** Exercise brief **
The answer must give back every line of the data exactly, with no pictures.

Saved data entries
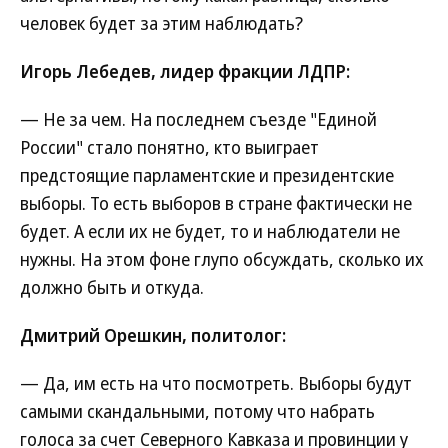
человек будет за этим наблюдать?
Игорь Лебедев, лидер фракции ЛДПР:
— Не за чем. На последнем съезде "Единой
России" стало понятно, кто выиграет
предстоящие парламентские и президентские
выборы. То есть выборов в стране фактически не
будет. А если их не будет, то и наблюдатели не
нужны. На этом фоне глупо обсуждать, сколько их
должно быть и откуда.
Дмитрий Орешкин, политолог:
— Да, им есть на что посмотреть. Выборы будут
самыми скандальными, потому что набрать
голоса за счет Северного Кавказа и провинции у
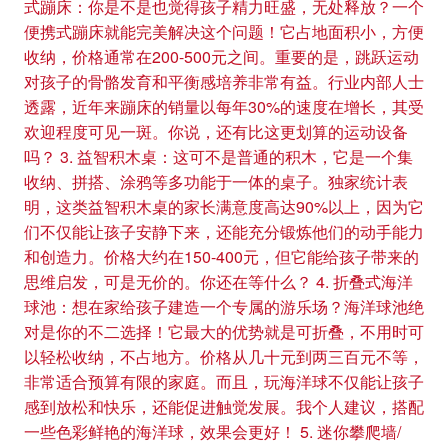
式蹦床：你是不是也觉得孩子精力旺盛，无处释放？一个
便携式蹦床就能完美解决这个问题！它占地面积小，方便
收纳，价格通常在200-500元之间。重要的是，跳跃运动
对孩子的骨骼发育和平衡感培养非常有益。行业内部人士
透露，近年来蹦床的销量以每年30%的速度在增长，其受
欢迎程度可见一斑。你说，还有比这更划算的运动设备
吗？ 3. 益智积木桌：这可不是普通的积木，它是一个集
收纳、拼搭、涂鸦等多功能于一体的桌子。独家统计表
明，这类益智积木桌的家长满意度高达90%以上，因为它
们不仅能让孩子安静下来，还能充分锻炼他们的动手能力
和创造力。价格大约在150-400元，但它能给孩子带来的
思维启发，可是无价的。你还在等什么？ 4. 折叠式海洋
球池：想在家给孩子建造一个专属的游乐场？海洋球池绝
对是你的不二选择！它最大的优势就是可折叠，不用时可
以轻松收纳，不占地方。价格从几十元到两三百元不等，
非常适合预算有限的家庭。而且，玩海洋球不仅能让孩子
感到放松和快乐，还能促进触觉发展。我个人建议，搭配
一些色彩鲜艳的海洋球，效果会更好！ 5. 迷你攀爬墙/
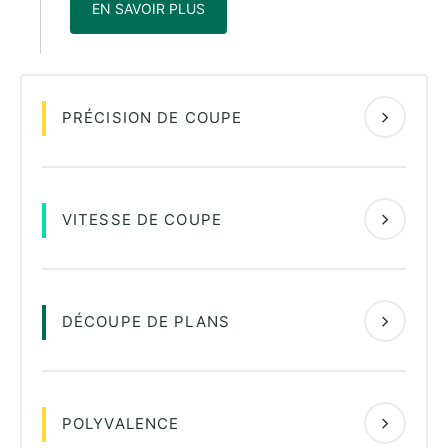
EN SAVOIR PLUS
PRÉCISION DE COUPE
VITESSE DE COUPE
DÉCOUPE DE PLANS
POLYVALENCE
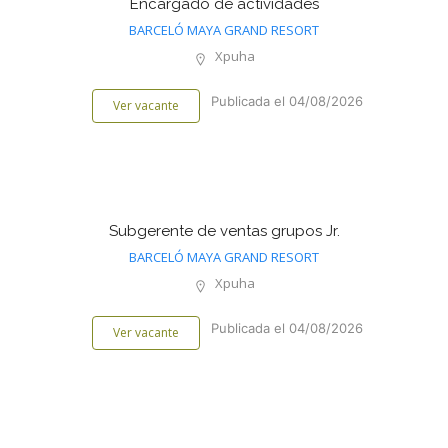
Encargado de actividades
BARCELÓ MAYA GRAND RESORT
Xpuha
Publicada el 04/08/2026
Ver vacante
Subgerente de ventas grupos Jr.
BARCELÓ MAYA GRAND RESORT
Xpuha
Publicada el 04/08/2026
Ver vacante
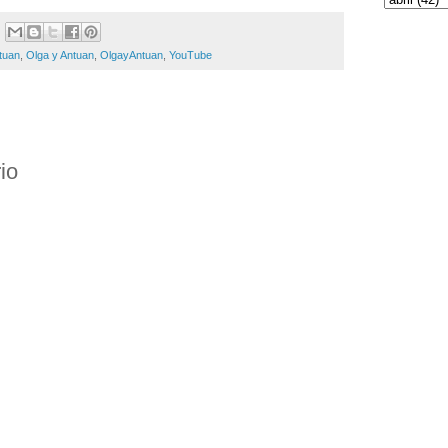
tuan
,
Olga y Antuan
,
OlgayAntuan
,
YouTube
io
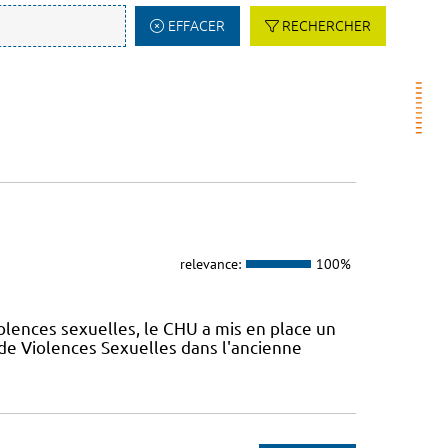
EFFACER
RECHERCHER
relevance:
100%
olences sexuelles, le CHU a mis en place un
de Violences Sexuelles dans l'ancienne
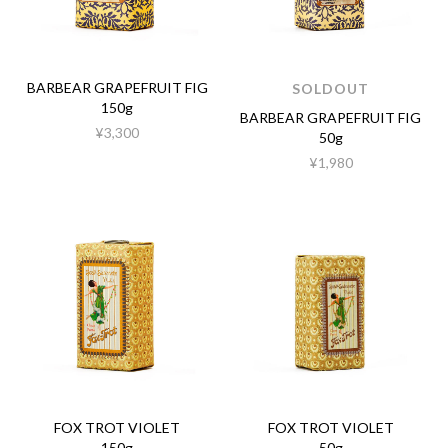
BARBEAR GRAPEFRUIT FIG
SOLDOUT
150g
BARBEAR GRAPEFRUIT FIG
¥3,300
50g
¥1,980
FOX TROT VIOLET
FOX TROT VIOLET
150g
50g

** Exercise solution **
человек будет за этим наблюдать?
Игорь Лебедев, лидер фракции ЛДПР:
— Не за чем. На последнем съезде "Единой
России" стало понятно, кто выиграет
предстоящие парламентские и президентские
выборы. То есть выборов в стране фактически не
будет. А если их не будет, то и наблюдатели не
нужны. На этом фоне глупо обсуждать, сколько их
должно быть и откуда.
Дмитрий Орешкин, политолог:
— Да, им есть на что посмотреть. Выборы будут
самыми скандальными, потому что набрать
голоса за счет Северного Кавказа и провинции у
式蹦床：你是不是也觉得孩子精力旺盛，无处释放？一个
便携式蹦床就能完美解决这个问题！它占地面积小，方便
收纳，价格通常在200-500元之间。重要的是，跳跃运动
对孩子的骨骼发育和平衡感培养非常有益。行业内部人士
透露，近年来蹦床的销量以每年30%的速度在增长，其受
欢迎程度可见一斑。你说，还有比这更划算的运动设备
吗？ 3. 益智积木桌：这可不是普通的积木，它是一个集
收纳、拼搭、涂鸦等多功能于一体的桌子。独家统计表
明，这类益智积木桌的家长满意度高达90%以上，因为它
们不仅能让孩子安静下来，还能充分锻炼他们的动手能力
和创造力。价格大约在150-400元，但它能给孩子带来的
思维启发，可是无价的。你还在等什么？ 4. 折叠式海洋
球池：想在家给孩子建造一个专属的游乐场？海洋球池绝
对是你的不二选择！它最大的优势就是可折叠，不用时可
以轻松收纳，不占地方。价格从几十元到两三百元不等，
非常适合预算有限的家庭。而且，玩海洋球不仅能让孩子
感到放松和快乐，还能促进触觉发展。我个人建议，搭配
一些色彩鲜艳的海洋球，效果会更好！ 5. 迷你攀爬墙/
EN SAVOIR PLUS
PRÉCISION DE COUPE
VITESSE DE COUPE
DÉCOUPE DE PLANS
POLYVALENCE
Encargado de actividades
BARCELÓ MAYA GRAND RESORT
Xpuha
Publicada el 04/08/2026
Ver vacante
Subgerente de ventas grupos Jr.
BARCELÓ MAYA GRAND RESORT
Xpuha
Publicada el 04/08/2026
Ver vacante
tuan
,
Olga y Antuan
,
OlgayAntuan
,
YouTube
io
EFFACER
RECHERCHER
relevance:
100%
olences sexuelles, le CHU a mis en place un
de Violences Sexuelles dans l'ancienne
BARBEAR GRAPEFRUIT FIG
SOLDOUT
150g
BARBEAR GRAPEFRUIT FIG
¥3,300
50g
¥1,980
FOX TROT VIOLET
FOX TROT VIOLET
150g
50g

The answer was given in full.